On a global scale, China has gradually been “brought into the fold” through actions like its acceptance into the World Trade Organization  in 2001, but that has not stopped China from continuing old practices, according to Wesoky.

“President Trump’s trade war with China is not unjustified,” Wesoky said. “There are lots of ways that China violates intellectual property and subsidizes businesses in ways that are probably in violation of the WTO, in which all countries are supposed to trade under the same terms.”

Wesoky explained that, while China needs to be held accountable, banning apps is not a valid solution and even causes increased disdain for America in Chinese citizens.

“I had a really interesting conversation with one of my closest friends in China when I was there last fall,” Wesoky said. “She is not a fan of the Chinese government at all, but she said she was really upset by the trade war because her perception is that a lot of Chinese workers work incredibly long, hard hours in factories for Americans to have cheaper things, and she’s not wrong.”
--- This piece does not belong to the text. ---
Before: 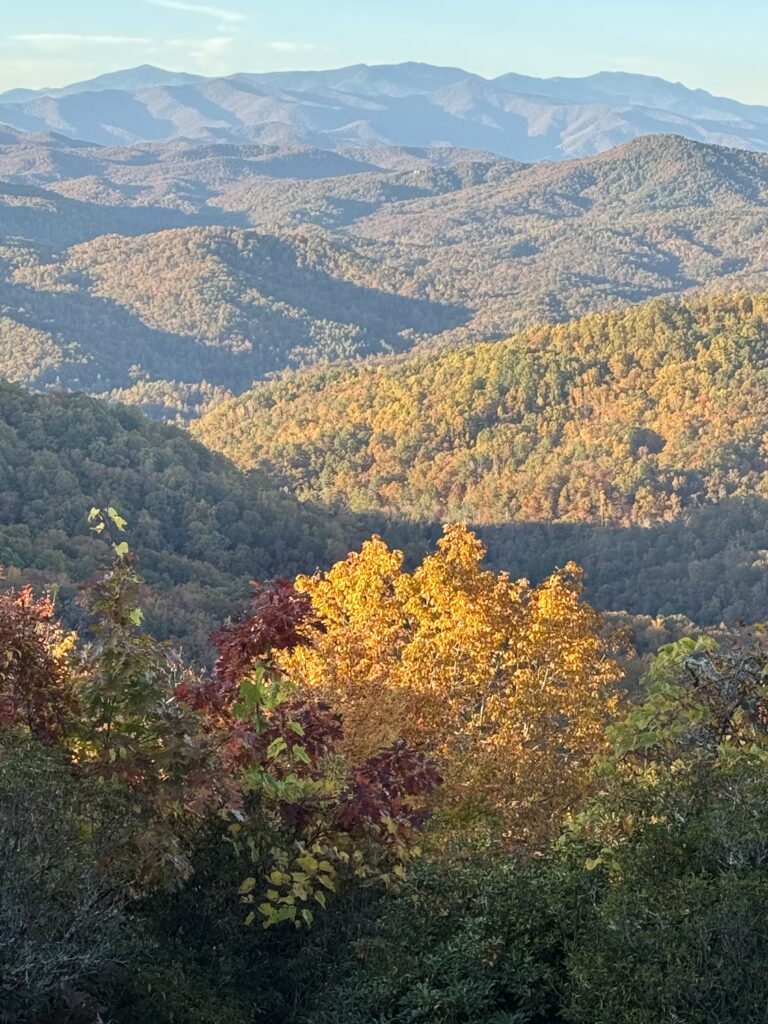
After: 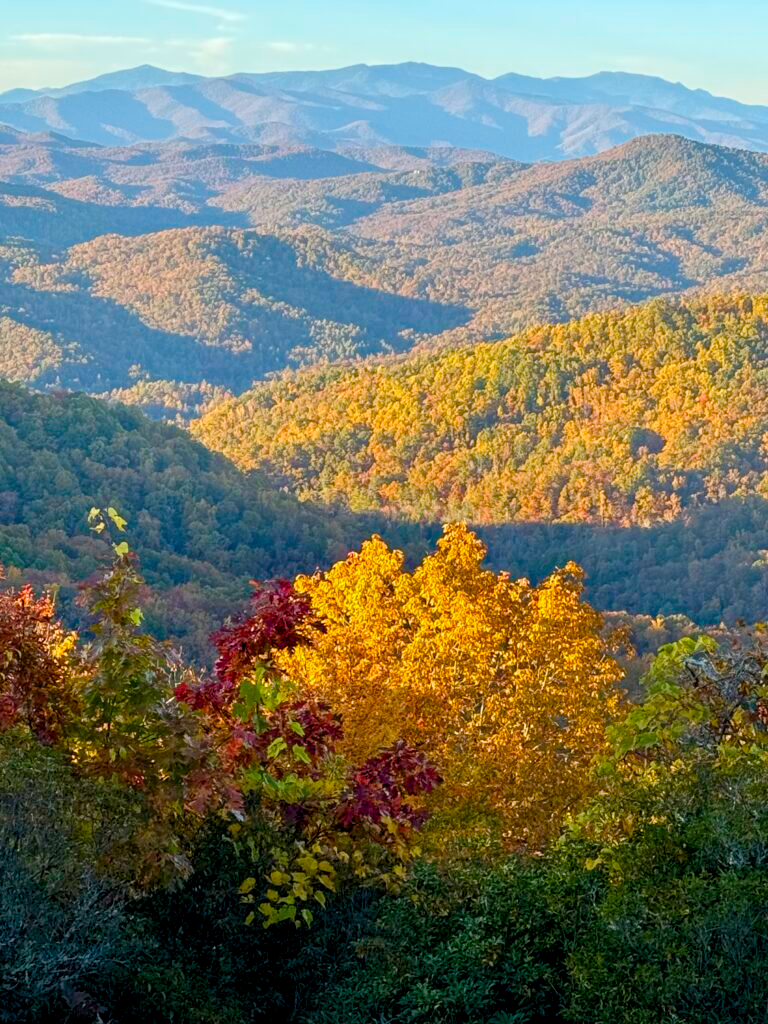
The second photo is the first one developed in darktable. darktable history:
color balance rgb: highlights gain › chroma 0.267%, highlights gain › hue 331.18°, global offset › luminance -0.836%, linear chroma grading › global chroma 8.983%, perceptual saturation grading › global saturation 34.867%, perceptual saturation grading › highlights -25.3%, perceptual saturation grading › shadows 50.002%, global vibrance 20%
exposure: black level correction 0, compensate highlight preservation false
Many Chinese workers have grueling schedules and are paid minimally, leading to events like the string of suicides that occurred at Apple subcontractor Foxconn’s Shenzhen factory between 2007 and 2010.

“She’s not a fan of the Chinese government, but of course she loves her country,” Wesoky said. “We actually end up making Chinese people more supportive of their government when things like this happen. When Americans — or the American government — spend a lot of time attacking China, the response among Chinese people won’t be, ‘Oh, those Americans, they’re right!’ It’ll be like, “Shut up, America! How dare you criticize us!”

On the other side, Americans are not solely to blame for the conflicted relationship, due to the lack of unregulated news sources.

“Most of the time Chinese citizens are getting an incomplete picture of the issue because of media censorship, but it’s still a natural response,” Wesoky said. “I try to not lose sight of the human dimension of it. There are human beings on both sides of the equation, and people in China just want to have a good life for themselves, just like we do.”

While acknowledging that changes must be made, Wesoky explained there is no concrete method to follow.

“There are a lot of China Watchers who say that we need a strategy with respect to China, but just banning some apps is not a strategy,” Wesoky said. “The fact is that China is already a great power. The question is, how is that significant to us? What do we do about that? We can’t change that. Probably in the next few years China’s economy will pass ours in overall size. It can’t be avoided. So what is significant about that? Unless we have a real strategy for how to think about that, what we’re going to do about that, and what issues are at stake, it’s not adequate to deal with it.”